I'm not sure I'm answering the correct question, but it appears the intent of your code is to run your execute_parallel function across several processes using Asyncio. As opposed to using ProcessPoolExecutor, why not try something like using a normal multiprocessing Pool and setting up separate Asyncio loops to run in each. You might set up one process per core and let Asyncio work its magic within each process.

async def run_loop(addresses):
    loop = asyncio.get_event_loop()
    loops = [loop.create_task(execute_parallel, address) for address in addresses]
    loop.run_until_complete(asyncio.wait(loops))

def main():
    n_jobs = 3
    addresses = [list of addresses]
    _addresses = list_splitter(data=addresses, n=n_jobs)
    with multiprocessing.Pool(processes=n_jobs) as pool:
        pool.imap_unordered(run_loop, _addresses)
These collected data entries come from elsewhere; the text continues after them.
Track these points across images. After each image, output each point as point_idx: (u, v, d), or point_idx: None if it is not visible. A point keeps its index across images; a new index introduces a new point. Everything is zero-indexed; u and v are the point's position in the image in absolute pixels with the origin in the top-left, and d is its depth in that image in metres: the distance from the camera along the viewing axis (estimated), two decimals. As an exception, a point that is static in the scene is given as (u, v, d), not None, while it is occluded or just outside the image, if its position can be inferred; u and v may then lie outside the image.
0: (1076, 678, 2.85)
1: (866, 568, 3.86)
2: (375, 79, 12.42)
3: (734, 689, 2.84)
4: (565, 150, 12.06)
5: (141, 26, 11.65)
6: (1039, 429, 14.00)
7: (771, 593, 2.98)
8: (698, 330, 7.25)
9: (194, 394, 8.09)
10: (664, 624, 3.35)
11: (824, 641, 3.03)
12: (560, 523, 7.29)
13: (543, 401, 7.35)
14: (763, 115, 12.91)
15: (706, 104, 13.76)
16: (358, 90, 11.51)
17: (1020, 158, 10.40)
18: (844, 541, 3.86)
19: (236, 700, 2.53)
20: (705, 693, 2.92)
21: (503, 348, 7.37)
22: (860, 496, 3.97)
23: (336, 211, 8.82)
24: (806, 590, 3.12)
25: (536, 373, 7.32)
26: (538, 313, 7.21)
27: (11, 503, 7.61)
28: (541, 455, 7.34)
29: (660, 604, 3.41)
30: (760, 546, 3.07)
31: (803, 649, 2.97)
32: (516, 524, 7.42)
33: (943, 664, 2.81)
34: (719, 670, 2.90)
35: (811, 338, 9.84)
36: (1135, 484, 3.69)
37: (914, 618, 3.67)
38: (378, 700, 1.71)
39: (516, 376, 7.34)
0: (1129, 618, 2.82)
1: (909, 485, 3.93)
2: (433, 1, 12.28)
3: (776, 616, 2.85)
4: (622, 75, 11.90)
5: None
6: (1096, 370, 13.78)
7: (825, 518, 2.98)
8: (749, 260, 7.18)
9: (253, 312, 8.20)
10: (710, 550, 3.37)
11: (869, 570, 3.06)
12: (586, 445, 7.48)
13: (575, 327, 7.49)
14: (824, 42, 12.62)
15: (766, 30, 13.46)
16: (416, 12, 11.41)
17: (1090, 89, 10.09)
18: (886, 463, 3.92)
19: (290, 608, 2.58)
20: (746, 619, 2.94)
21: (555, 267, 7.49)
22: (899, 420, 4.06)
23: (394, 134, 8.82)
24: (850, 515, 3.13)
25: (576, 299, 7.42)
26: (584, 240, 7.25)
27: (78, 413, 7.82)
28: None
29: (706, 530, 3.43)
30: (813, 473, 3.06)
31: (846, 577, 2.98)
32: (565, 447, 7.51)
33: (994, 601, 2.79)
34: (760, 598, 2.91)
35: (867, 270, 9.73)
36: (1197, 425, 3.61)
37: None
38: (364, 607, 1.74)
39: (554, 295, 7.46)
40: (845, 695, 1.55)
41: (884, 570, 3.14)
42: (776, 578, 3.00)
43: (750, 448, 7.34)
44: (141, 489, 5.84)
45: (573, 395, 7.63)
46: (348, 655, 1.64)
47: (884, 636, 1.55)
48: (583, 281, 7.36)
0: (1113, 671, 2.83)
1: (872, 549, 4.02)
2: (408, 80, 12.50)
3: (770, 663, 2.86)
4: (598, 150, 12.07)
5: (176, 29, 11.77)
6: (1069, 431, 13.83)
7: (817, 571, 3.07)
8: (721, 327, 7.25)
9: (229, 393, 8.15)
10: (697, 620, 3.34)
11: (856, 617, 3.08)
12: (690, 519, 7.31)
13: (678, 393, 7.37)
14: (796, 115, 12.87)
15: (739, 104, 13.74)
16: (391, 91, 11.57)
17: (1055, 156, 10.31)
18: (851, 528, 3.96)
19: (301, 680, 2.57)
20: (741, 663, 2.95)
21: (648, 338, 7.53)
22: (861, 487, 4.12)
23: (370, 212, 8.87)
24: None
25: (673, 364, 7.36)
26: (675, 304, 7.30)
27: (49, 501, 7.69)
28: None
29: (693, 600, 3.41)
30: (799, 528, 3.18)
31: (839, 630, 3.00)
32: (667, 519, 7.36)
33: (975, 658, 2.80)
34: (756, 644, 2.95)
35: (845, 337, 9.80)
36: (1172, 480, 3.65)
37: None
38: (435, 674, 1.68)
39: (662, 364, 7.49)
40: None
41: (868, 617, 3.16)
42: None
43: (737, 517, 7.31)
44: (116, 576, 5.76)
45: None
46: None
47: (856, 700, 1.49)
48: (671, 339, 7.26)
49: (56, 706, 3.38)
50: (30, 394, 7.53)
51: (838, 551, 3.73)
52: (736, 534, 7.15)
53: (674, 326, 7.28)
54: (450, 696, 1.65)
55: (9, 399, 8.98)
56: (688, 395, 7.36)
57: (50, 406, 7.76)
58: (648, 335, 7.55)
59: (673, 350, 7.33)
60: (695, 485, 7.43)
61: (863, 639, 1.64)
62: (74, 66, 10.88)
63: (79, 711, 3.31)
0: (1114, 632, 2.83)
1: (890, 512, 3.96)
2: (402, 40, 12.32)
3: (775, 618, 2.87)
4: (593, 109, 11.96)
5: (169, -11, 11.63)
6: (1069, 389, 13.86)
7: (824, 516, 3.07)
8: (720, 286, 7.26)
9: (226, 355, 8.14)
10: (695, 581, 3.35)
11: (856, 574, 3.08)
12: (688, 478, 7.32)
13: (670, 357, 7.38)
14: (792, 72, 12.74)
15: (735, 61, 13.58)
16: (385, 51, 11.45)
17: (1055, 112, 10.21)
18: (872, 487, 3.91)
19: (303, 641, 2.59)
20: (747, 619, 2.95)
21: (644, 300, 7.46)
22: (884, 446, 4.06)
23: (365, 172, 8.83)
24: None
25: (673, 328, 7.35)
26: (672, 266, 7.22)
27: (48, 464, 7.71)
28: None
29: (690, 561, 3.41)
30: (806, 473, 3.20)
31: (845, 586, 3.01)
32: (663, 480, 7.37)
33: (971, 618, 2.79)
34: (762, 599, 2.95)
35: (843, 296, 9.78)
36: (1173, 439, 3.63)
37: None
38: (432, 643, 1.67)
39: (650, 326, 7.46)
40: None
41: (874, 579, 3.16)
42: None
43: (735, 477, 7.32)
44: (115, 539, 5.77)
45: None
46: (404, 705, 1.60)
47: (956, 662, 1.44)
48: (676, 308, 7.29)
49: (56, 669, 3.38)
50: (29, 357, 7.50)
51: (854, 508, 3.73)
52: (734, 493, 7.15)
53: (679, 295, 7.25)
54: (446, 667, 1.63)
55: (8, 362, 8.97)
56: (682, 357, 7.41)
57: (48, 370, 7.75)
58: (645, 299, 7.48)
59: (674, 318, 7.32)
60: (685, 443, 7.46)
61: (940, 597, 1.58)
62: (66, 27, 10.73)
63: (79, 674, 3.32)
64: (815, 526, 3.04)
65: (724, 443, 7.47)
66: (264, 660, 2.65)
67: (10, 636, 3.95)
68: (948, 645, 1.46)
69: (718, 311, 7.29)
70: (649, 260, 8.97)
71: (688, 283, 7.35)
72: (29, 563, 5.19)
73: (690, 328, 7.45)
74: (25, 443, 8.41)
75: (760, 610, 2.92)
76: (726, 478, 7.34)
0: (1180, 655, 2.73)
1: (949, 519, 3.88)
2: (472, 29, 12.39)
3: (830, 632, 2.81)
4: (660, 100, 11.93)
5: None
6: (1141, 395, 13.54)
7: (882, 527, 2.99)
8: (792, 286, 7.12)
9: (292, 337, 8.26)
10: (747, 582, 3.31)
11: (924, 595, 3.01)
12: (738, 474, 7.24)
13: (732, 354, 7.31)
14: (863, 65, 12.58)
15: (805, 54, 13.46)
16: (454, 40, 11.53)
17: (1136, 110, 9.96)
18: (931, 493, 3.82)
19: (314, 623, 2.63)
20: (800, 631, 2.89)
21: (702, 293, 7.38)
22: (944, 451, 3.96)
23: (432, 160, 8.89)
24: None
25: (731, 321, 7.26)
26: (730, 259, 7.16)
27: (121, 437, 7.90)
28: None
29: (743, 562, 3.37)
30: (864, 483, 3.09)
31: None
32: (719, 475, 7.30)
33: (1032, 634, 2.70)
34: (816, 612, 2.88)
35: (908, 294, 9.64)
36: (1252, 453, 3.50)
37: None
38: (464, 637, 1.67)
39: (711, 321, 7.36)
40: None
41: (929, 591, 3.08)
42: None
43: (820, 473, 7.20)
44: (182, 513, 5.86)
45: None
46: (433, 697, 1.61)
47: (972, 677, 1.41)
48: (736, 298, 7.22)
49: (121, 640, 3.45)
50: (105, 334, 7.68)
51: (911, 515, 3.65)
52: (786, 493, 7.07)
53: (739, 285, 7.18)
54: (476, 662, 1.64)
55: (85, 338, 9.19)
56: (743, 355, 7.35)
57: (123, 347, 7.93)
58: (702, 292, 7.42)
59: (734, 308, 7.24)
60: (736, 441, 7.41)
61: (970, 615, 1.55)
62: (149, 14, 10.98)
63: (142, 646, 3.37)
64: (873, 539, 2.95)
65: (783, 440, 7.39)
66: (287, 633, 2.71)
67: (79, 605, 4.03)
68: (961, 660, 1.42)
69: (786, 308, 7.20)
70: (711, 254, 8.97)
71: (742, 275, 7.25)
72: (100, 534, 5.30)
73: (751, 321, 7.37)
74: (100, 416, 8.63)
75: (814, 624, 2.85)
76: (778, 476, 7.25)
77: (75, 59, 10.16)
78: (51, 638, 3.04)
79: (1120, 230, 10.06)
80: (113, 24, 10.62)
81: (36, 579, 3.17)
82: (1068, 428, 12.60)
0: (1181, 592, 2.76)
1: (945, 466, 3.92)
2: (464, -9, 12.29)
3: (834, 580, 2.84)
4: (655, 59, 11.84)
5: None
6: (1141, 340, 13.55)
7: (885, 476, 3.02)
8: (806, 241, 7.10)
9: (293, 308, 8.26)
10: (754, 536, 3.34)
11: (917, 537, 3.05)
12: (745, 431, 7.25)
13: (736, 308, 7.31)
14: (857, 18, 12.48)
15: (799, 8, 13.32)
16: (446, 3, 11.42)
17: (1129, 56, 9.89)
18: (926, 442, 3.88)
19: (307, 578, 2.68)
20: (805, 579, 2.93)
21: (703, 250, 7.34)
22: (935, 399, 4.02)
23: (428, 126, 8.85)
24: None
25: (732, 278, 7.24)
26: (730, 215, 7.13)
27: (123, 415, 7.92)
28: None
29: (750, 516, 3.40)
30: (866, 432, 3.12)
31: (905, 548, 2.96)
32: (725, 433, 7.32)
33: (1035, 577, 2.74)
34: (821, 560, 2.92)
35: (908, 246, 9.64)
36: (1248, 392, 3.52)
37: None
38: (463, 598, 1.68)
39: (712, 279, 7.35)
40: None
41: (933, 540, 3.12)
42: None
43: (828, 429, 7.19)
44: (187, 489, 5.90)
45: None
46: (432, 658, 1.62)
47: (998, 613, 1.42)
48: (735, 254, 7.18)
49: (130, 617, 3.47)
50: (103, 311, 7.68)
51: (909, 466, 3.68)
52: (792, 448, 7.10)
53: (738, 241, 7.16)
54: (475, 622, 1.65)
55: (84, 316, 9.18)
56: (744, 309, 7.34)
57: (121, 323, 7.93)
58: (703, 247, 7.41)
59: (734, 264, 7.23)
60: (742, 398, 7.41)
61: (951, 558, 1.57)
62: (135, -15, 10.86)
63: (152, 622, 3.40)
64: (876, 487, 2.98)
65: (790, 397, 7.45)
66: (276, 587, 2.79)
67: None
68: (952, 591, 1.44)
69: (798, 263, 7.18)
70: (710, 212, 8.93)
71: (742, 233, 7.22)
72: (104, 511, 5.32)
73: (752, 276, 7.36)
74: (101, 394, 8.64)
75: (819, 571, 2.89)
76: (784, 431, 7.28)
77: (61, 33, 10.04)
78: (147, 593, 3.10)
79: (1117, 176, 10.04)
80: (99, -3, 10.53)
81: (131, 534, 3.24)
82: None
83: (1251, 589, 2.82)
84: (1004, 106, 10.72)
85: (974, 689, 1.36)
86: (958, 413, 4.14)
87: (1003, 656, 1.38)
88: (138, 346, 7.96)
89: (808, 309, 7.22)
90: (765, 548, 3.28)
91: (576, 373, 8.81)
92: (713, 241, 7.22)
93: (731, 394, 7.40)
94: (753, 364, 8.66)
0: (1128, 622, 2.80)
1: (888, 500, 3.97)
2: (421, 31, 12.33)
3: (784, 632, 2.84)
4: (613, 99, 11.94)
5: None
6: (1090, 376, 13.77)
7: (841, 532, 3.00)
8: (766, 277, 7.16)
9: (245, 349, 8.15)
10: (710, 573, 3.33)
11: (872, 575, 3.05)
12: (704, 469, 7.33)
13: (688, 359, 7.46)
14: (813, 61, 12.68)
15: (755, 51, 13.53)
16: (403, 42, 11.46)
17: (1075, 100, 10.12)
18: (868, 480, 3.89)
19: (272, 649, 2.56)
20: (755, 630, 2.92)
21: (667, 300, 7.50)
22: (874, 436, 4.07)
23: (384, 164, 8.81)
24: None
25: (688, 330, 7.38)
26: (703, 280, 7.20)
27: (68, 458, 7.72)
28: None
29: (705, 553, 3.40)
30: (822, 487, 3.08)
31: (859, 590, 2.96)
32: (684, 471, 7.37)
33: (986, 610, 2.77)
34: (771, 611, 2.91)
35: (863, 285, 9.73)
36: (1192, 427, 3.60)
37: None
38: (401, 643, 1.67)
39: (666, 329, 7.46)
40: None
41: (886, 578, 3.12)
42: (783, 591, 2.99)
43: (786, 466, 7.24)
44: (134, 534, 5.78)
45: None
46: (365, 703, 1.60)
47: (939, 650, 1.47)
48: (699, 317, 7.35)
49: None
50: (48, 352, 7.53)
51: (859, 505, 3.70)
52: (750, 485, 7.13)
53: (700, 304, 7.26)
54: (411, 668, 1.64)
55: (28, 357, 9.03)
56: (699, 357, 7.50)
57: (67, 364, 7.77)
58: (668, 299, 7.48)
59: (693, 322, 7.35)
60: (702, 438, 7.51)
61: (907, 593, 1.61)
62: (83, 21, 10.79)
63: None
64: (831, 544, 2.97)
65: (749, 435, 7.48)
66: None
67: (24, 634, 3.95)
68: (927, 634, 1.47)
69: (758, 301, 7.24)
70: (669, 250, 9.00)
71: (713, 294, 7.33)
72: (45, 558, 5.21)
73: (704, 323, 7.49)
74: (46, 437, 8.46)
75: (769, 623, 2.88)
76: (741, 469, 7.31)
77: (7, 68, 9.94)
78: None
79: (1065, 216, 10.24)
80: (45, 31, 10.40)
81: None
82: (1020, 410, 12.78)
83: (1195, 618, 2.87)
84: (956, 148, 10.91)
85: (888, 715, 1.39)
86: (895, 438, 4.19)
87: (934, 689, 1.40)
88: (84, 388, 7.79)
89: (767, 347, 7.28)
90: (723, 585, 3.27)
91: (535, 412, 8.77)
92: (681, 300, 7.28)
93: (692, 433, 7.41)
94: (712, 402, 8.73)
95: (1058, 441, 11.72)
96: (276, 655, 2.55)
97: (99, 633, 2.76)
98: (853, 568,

I've used Pool.imap_unordered with great success, but depending on your needs you may prefer Pool.map or some other functionality. You can play around with chunksize or with the number of addresses in each list to achieve optimal results (ie, if you're getting a lot of timeouts you may want to reduce the number of addresses being processed concurrently)